China: Shagang Steel lowers scrap purchase prices by $7/t amid weak steel sales

China’s leading electric arc furnace (EAF) steelmaker, Jiangsu Shagang Group, has reduced its scrap purchase prices in June 2022 considering weak domestic finished steel sales and falling billets and finished steel prices to varying degrees amid tepid transactions. In line, the ongoing monsoon also impacted the construction activities in Jiangsu.

The steelmaker cut its scrap procurement prices by RMB 50/tonne (t) ($7/t), for all grades with immediate effect, sources confirmed.

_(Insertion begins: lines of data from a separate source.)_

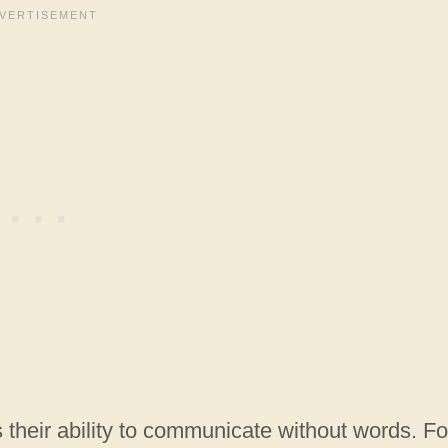
s their ability to communicate without words. Fo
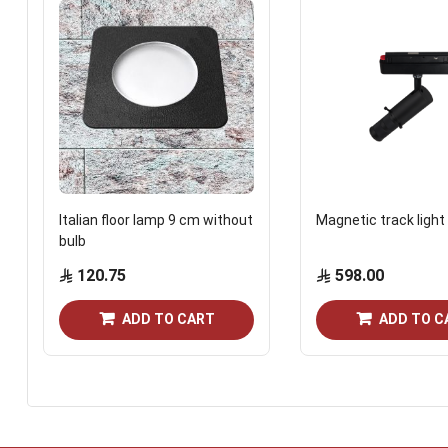
Italian floor lamp 9 cm without
Magnetic track light
bulb
120.75
598.00
ADD TO CART
ADD TO C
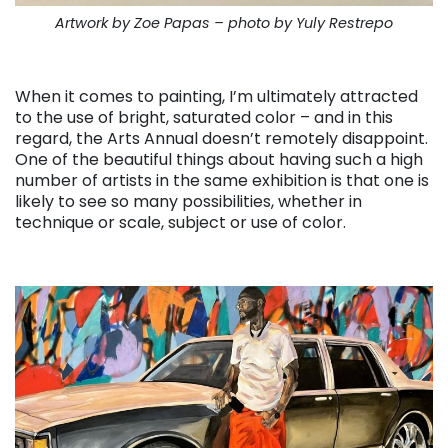
Artwork by Zoe Papas – photo by Yuly Restrepo
. . .
When it comes to painting, I’m ultimately attracted
to the use of bright, saturated color – and in this
regard, the Arts Annual doesn’t remotely disappoint.
One of the beautiful things about having such a high
number of artists in the same exhibition is that one is
likely to see so many possibilities, whether in
technique or scale, subject or use of color.
. . .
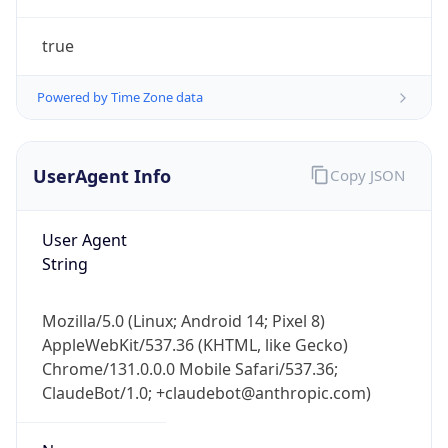
true
Powered by Time Zone data
UserAgent Info
Copy JSON
IP Lookup on your phone
Check any IP address, see location and
User Agent
security data, and get network details on the
String
go
Real-time Data
Mobile Ready
Mozilla/5.0 (Linux; Android 14; Pixel 8)
AppleWebKit/537.36 (KHTML, like Gecko)
Get it on Google Play
Chrome/131.0.0.0 Mobile Safari/537.36;
ClaudeBot/1.0; +claudebot@anthropic.com)
Not now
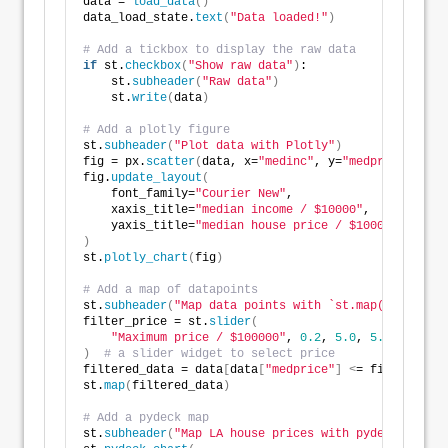
data = 
load_data
()
data_load_state.
text
(
"Data loaded!"
)
# Add a tickbox to display the raw data
if
 st.
checkbox
(
"Show raw data"
)
:
    st.
subheader
(
"Raw data"
)
    st.
write
(
data
)
# Add a plotly figure
st.
subheader
(
"Plot data with Plotly"
)
fig = px.
scatter
(
data, x=
"medinc"
, y=
"medprice"
, siz
fig.
update_layout
(
    font_family=
"Courier New"
,
    xaxis_title=
"median income / $10000"
,
    yaxis_title=
"median house price / $100000"
,
)
st.
plotly_chart
(
fig
)
# Add a map of datapoints
st.
subheader
(
"Map data points with `st.map()`"
)
filter_price = st.
slider
(
"Maximum price / $100000"
, 
0.2
, 
5.0
, 
5.0
, 
0.1
)
# a slider widget to select price
filtered_data = data
[
data
[
"medprice"
]
<
= filter_pric
st.
map
(
filtered_data
)
# Add a pydeck map
st.
subheader
(
"Map LA house prices with pydeck"
)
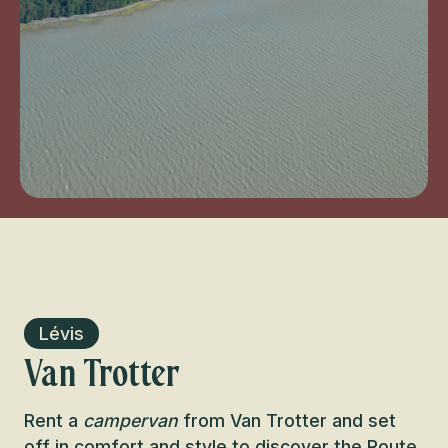
Lévis
Van Trotter
Rent a
campervan
from Van Trotter and set
off in comfort and style to discover the
Route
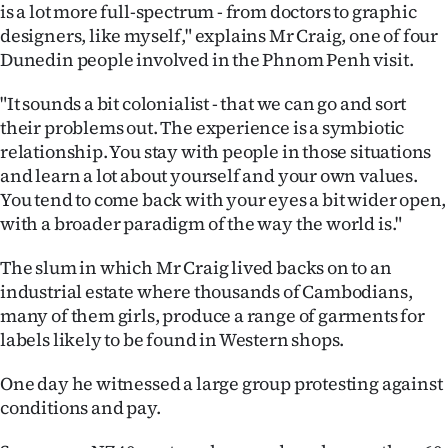
is a lot more full-spectrum - from doctors to graphic
designers, like myself," explains Mr Craig, one of four
Dunedin people involved in the Phnom Penh visit.
"It sounds a bit colonialist - that we can go and sort
their problems out. The experience is a symbiotic
relationship. You stay with people in those situations
and learn a lot about yourself and your own values.
You tend to come back with your eyes a bit wider open,
with a broader paradigm of the way the world is."
The slum in which Mr Craig lived backs on to an
industrial estate where thousands of Cambodians,
many of them girls, produce a range of garments for
labels likely to be found in Western shops.
One day he witnessed a large group protesting against
conditions and pay.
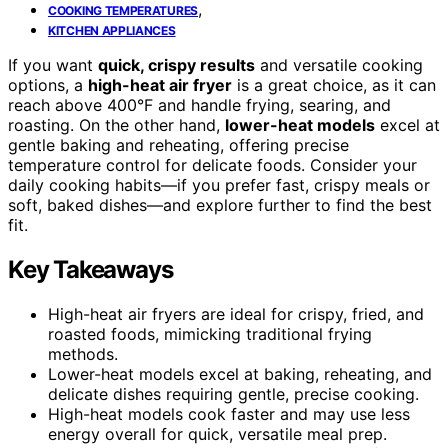
,
COOKING TEMPERATURES
KITCHEN APPLIANCES
If you want
quick, crispy results
and versatile cooking
options, a
high-heat air fryer
is a great choice, as it can
reach above 400°F and handle frying, searing, and
roasting. On the other hand,
lower-heat models
excel at
gentle baking and reheating, offering precise
temperature control for delicate foods. Consider your
daily cooking habits—if you prefer fast, crispy meals or
soft, baked dishes—and explore further to find the best
fit.
Key Takeaways
High-heat air fryers are ideal for crispy, fried, and
roasted foods, mimicking traditional frying
methods.
Lower-heat models excel at baking, reheating, and
delicate dishes requiring gentle, precise cooking.
High-heat models cook faster and may use less
energy overall for quick, versatile meal prep.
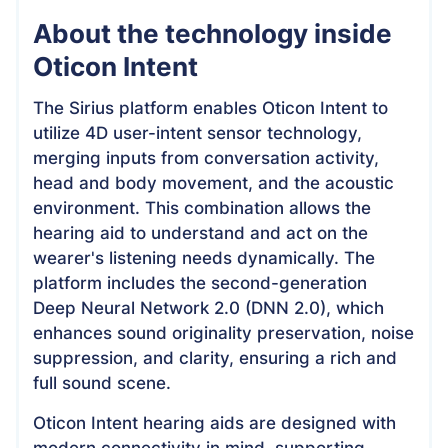
About the technology inside
Oticon Intent
The Sirius platform enables Oticon Intent to
utilize 4D user-intent sensor technology,
merging inputs from conversation activity,
head and body movement, and the acoustic
environment. This combination allows the
hearing aid to understand and act on the
wearer's listening needs dynamically. The
platform includes the second-generation
Deep Neural Network 2.0 (DNN 2.0), which
enhances sound originality preservation, noise
suppression, and clarity, ensuring a rich and
full sound scene.
Oticon Intent hearing aids are designed with
modern connectivity in mind, supporting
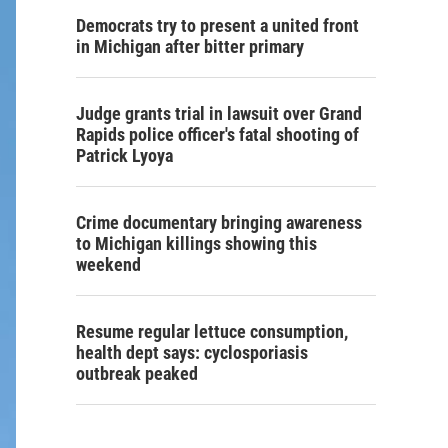
Democrats try to present a united front
in Michigan after bitter primary
Judge grants trial in lawsuit over Grand
Rapids police officer's fatal shooting of
Patrick Lyoya
Crime documentary bringing awareness
to Michigan killings showing this
weekend
Resume regular lettuce consumption,
health dept says: cyclosporiasis
outbreak peaked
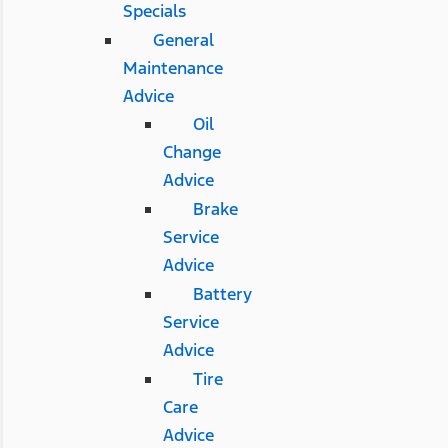
Specials
General
Maintenance
Advice
Oil
Change
Advice
Brake
Service
Advice
Battery
Service
Advice
Tire
Care
Advice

With this downward correction, current prices of HMS (6-10 mm) stand at RMB 3,770/t ($560/t), including 13% VAT, delivered to headquarters.

Market scenario-

  • Billet prices soften: Steel billet prices in China’s Tangshan fell sharply by RMB 90/t ($13/t) d-o-d on 13 June 2022 following a steep decline in rebar futures. Prices stood at RMB 4,430/t ($658/t), inclusive of 13% VAT.
  • Rebar futures slump: According to data maintained with SteelMint, China’s SHFE re-bar futures contract for October 2022 delivery closed at RMB 4,691/t ($696/t) on 13 June, falling by RMB 102/t ($15/t) against last week’s closing.
  • Imported scrap prices fall: Imported scrap prices, too, noticed a sharp fall of $10/t d-o-d on 13 June. Prices of Japanese H2 stand at $470/t CIF and USA-origin shredded material at $504/t CFR.
  • Spot iron ore prices fall on low demand: As Chinese mills are looking to cut production due to limited seasonal demand, benchmark Fe 62% fines prices fell by nearly $5/t d-o-d to $136.6/t CFR China on 13 June.

Outlook
It is expected that scrap prices may fluctuate in the near term as the market is weak because both supply and demand are low.